• **PROMPT**
Set down, exactly as written, every line from the top of the records below to the line containing "Rendered at 2576 by 1449 pixels.", both ends included, and no others.

Start of ENTRIES PROVIDED

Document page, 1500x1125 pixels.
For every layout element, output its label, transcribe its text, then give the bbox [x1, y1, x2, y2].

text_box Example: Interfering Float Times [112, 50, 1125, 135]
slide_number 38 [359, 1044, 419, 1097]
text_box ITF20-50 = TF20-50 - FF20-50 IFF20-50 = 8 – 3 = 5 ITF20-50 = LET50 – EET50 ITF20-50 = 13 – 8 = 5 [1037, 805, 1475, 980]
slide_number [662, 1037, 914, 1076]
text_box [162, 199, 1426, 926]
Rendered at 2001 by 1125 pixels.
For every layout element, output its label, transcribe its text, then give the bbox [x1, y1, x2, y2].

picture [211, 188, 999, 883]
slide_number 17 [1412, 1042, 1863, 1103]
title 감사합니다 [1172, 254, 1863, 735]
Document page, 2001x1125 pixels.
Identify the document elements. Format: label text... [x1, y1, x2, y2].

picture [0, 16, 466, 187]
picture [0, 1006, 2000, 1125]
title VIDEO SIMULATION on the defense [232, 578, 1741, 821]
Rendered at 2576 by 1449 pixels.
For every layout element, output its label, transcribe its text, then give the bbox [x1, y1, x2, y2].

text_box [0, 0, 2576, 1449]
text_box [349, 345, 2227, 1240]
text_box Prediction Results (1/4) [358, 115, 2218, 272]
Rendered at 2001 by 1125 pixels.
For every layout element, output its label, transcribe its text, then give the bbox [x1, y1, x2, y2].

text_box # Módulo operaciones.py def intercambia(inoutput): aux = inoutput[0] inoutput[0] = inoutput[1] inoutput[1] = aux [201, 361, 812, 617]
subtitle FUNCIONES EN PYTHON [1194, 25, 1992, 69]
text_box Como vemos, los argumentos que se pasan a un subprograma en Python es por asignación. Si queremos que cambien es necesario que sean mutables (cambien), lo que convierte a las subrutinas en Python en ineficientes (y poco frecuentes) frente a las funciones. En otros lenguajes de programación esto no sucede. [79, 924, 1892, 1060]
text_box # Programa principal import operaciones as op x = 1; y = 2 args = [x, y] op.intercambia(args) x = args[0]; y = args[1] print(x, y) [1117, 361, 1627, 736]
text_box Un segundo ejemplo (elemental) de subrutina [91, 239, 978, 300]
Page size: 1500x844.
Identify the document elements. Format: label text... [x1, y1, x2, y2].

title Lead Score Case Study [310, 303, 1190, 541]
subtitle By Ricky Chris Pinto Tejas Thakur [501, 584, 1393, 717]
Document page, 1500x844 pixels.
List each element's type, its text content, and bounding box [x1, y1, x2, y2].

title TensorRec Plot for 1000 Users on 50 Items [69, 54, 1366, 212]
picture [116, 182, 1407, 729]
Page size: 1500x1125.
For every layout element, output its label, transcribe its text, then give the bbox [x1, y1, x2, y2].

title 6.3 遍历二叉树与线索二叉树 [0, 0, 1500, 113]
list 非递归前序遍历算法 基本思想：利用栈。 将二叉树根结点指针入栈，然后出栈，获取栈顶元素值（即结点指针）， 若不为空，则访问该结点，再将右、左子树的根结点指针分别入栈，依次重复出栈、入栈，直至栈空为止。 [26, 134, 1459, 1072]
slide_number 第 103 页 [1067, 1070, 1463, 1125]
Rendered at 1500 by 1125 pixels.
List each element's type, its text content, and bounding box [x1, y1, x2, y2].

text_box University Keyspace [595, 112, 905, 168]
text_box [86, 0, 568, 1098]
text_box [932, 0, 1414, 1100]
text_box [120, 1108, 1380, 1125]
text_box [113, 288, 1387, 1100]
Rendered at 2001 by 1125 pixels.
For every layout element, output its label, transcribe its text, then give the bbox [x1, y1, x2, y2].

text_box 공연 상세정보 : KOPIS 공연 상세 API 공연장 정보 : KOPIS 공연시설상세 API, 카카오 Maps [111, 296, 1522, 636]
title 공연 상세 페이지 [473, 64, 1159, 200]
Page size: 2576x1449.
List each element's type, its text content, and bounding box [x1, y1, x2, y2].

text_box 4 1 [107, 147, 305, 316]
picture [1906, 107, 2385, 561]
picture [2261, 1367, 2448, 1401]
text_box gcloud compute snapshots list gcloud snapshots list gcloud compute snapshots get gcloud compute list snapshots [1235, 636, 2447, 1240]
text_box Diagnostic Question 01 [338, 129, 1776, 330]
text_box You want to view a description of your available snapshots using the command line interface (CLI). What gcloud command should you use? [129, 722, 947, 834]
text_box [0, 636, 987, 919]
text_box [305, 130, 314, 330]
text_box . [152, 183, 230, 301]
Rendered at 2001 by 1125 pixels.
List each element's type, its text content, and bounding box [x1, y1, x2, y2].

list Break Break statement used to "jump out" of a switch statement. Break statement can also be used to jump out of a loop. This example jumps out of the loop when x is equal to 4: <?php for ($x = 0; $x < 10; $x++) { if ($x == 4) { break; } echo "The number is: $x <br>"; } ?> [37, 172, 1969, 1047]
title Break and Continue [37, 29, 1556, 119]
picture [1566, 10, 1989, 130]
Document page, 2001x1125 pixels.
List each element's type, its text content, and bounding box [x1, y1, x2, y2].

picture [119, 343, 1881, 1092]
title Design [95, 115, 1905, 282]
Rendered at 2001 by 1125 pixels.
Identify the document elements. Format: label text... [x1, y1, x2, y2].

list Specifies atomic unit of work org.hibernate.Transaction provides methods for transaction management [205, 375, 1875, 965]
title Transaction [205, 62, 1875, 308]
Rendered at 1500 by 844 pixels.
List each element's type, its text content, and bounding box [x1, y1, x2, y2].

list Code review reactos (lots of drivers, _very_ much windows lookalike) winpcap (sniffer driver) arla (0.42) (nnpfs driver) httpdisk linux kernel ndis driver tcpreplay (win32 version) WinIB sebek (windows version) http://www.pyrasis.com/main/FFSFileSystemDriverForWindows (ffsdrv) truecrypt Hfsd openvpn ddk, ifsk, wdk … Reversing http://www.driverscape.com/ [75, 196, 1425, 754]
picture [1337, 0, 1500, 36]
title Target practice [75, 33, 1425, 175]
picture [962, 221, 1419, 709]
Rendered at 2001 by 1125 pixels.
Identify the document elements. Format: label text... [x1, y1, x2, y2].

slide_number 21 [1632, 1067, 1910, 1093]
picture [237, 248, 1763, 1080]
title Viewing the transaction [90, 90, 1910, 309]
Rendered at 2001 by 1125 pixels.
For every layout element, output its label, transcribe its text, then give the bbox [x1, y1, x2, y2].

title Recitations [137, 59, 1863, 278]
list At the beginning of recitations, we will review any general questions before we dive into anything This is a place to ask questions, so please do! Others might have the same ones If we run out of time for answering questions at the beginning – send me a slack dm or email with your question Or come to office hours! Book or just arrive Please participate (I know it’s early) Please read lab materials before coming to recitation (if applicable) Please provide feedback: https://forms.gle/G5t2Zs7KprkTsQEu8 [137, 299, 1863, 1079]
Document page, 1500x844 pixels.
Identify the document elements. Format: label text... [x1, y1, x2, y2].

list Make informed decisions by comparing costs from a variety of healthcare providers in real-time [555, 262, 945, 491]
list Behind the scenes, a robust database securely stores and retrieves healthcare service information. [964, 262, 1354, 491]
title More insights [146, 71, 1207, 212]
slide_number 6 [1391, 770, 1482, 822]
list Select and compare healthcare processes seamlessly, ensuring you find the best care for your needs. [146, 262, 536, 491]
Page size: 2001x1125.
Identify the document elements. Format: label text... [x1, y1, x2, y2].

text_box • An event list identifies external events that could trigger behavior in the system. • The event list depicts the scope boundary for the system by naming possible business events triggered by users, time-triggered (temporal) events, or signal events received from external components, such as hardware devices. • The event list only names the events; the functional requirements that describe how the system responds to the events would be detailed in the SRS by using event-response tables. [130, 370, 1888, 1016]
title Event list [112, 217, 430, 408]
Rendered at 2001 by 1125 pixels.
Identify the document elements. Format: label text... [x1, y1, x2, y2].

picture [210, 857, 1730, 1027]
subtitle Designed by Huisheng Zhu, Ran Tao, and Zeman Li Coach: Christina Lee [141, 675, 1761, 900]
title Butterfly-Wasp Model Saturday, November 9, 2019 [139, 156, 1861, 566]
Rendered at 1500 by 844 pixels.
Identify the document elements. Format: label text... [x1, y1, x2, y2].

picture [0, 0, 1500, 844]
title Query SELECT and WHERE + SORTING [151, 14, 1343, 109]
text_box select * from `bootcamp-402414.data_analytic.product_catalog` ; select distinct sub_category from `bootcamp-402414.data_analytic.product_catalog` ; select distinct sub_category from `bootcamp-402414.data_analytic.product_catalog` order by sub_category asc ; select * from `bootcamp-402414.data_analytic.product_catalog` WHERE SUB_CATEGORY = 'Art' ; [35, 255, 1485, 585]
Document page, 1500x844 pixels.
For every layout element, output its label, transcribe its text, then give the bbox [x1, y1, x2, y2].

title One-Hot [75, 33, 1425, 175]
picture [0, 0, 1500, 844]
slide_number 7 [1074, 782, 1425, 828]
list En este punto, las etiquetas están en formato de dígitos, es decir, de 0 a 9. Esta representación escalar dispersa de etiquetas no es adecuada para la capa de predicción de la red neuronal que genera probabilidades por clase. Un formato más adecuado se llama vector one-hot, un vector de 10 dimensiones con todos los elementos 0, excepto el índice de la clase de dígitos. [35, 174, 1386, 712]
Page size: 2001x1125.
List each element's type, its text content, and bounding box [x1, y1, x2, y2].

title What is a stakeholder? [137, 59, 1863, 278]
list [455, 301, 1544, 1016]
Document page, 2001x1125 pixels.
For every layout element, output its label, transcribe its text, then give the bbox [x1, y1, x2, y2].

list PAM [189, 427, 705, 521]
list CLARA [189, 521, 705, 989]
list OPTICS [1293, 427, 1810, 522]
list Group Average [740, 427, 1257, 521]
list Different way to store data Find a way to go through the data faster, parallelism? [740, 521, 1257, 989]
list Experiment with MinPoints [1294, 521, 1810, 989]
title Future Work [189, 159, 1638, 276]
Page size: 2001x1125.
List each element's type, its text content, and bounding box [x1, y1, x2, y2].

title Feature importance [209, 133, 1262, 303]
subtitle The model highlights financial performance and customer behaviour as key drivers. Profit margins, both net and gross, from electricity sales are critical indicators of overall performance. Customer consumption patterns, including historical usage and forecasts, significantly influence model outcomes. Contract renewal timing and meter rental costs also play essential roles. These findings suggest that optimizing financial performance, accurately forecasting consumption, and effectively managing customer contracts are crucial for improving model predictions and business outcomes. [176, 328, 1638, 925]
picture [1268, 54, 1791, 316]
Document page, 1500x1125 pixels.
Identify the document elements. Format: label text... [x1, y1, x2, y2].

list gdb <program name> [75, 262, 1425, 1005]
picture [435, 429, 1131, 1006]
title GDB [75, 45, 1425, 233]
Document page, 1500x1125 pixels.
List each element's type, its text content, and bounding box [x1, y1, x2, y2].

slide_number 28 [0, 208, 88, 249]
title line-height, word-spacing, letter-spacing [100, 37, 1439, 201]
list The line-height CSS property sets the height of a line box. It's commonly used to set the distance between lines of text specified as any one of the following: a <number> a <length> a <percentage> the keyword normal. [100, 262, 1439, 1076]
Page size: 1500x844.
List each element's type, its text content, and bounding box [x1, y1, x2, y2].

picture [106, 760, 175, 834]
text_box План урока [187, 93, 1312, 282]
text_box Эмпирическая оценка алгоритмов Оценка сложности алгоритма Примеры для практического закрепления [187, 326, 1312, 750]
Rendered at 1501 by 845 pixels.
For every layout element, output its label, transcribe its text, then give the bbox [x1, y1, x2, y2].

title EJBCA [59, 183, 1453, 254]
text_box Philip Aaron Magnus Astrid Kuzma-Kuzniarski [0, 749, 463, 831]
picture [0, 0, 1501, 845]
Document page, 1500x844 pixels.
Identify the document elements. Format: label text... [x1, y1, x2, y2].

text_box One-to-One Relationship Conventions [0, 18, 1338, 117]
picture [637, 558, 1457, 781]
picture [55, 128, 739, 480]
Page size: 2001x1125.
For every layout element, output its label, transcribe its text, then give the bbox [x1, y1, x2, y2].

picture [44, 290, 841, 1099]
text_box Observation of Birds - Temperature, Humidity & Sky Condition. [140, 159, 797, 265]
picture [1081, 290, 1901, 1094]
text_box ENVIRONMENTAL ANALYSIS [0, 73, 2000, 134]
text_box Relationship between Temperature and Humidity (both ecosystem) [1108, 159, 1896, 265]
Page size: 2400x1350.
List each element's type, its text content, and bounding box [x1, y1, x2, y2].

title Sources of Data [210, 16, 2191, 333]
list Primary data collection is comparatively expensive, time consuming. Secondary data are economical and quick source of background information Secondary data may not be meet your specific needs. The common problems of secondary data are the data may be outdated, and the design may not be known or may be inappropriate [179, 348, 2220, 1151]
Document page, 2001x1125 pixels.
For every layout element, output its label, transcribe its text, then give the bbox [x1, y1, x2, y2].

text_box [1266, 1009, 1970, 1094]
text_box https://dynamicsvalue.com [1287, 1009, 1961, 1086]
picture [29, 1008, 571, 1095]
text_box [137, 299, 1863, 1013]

End of ENTRIES PROVIDED

• **EXERCISE RESPONSE**
Document page, 1500x1125 pixels.
For every layout element, output its label, transcribe its text, then give the bbox [x1, y1, x2, y2].

text_box Example: Interfering Float Times [112, 50, 1125, 135]
slide_number 38 [359, 1044, 419, 1097]
text_box ITF20-50 = TF20-50 - FF20-50 IFF20-50 = 8 – 3 = 5 ITF20-50 = LET50 – EET50 ITF20-50 = 13 – 8 = 5 [1037, 805, 1475, 980]
slide_number [662, 1037, 914, 1076]
text_box [162, 199, 1426, 926]
Rendered at 2001 by 1125 pixels.
For every layout element, output its label, transcribe its text, then give the bbox [x1, y1, x2, y2].

picture [211, 188, 999, 883]
slide_number 17 [1412, 1042, 1863, 1103]
title 감사합니다 [1172, 254, 1863, 735]
Document page, 2001x1125 pixels.
Identify the document elements. Format: label text... [x1, y1, x2, y2].

picture [0, 16, 466, 187]
picture [0, 1006, 2000, 1125]
title VIDEO SIMULATION on the defense [232, 578, 1741, 821]
Rendered at 2576 by 1449 pixels.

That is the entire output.